O setor público brasileiro enfrenta grandes distorções salariais, com diferenças de 800% entre os salários iniciais e finais de cargos semelhantes. É o que diz o Anuário de Gestão de Pessoas no Serviço Público, lançado em 2024 pelo Instituto República.org.
O estudo mostra que os Estados brasileiros enfrentam problemas graves de gestão de pessoas no serviço público, com supersalários acima do teto de gastos, disparidades entre os vencimentos de funcionários públicos e privilégios para algumas carreiras. O documento mapeou as cinco principais distorções e apresentou sugestões para reestruturar o sistema.
De acordo com o Anuário, uma das maiores falhas é a ausência de padronização salarial para funções semelhantes no setor público estadual. Enquanto um analista administrativo do Instituto Nacional de Colonização e Reforma Agrária (Incra) inicia com vencimentos abaixo de R$ 6 mil, um analista de agência reguladora começa com cerca de R$ 10 mil.
Outro problema identificado é a falta de relação entre a complexidade das funções e a remuneração. Coordenadores-gerais, que ocupam cargos de alta direção, recebem até R$ 12,7 mil, o equivalente a apenas 64% do salário de um analista de ciência e tecnologia e a 38% dos vencimentos de um auditor fiscal do Trabalho.
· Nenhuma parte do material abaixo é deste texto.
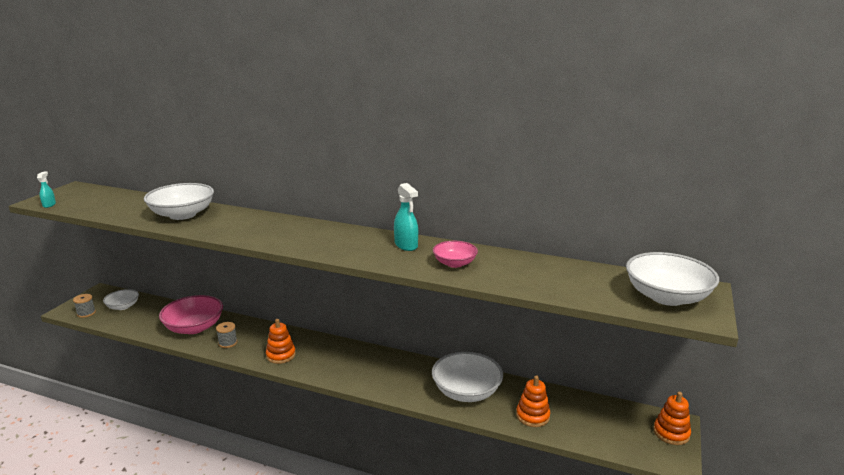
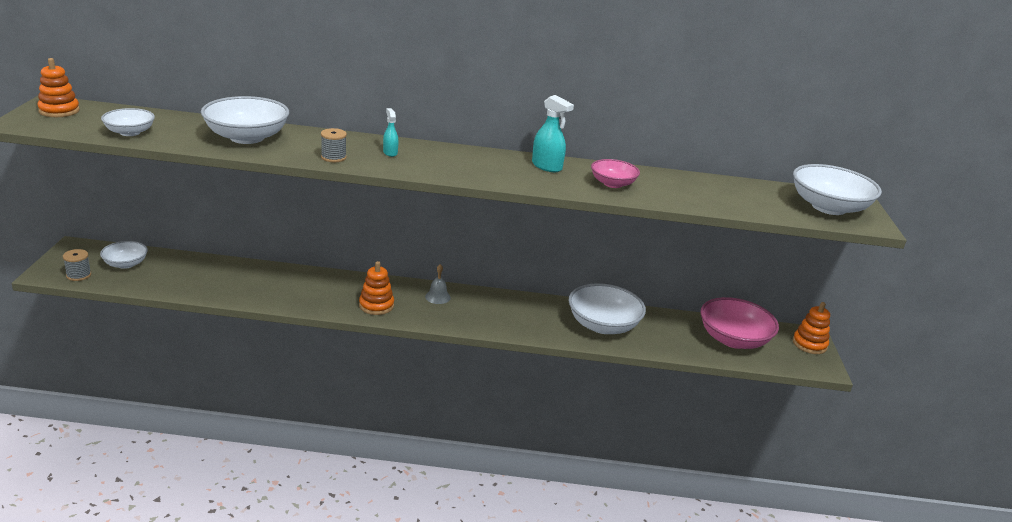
camera: 20 degrees left, 5 degrees up
(49, 205) = (42, 128): turquoise spray bottle -> turquoise spray bottle (390, 152)
(104, 209) = (130, 132): none -> white bowl
(194, 327) = (244, 282): pink bowl -> pink bowl (733, 339)
(228, 343) = (301, 297): grey spool -> grey spool (333, 157)
(335, 352) = (437, 297): none -> grey bell
(532, 416) = (679, 342): orange stacking toy -> orange stacking toy (59, 111)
Amplitude salarial desproporcional desmotiva servidores
A disparidade nos salários no setor público também varia amplamente entre Estados e categorias. No Tocantins, um analista de gestão governamental começa com R$ 4,5 mil e pode alcançar R$ 41,2 mil ao longo da carreira — um aumento de 808%. Já em Santa Catarina, a mesma função varia de R$ 1,2 mil a R$ 1,9 mil, um crescimento de 47%.
Em Mato Grosso do Sul, o salário de um auditor fiscal pode chegar aos R$ 49 mil. O valor é superior ao teto constitucional, atualmente em R$ 44 mil.
A falta de uma política uniforme de reajuste é outro desafio. Carreiras como auditores fiscais tiveram aumentos reais superiores a 50%, enquanto cargos de alta direção enfrentaram cortes de até 37,3%. Essa inconsistência gera incerteza e privilegia categorias com maior poder de articulação política.
A concentração de privilégios em carreiras específicas também amplia as desigualdades. Advogados da União e auditores fiscais recebem remunerações próximas ao teto constitucional, além de benefícios extras, como honorários de sucumbência.
Para Paula Frias, coordenadora de Dados da República.org, essas distorções afetam a motivação e o engajamento dos servidores. “O sistema desestruturado torna o serviço público menos eficaz e gera insatisfação generalizada”, afirma.
A entidade propõe simplificar as carreiras, vinculando-as às competências necessárias para cada função, além de reduzir privilégios e criar critérios mais claros para progressão salarial.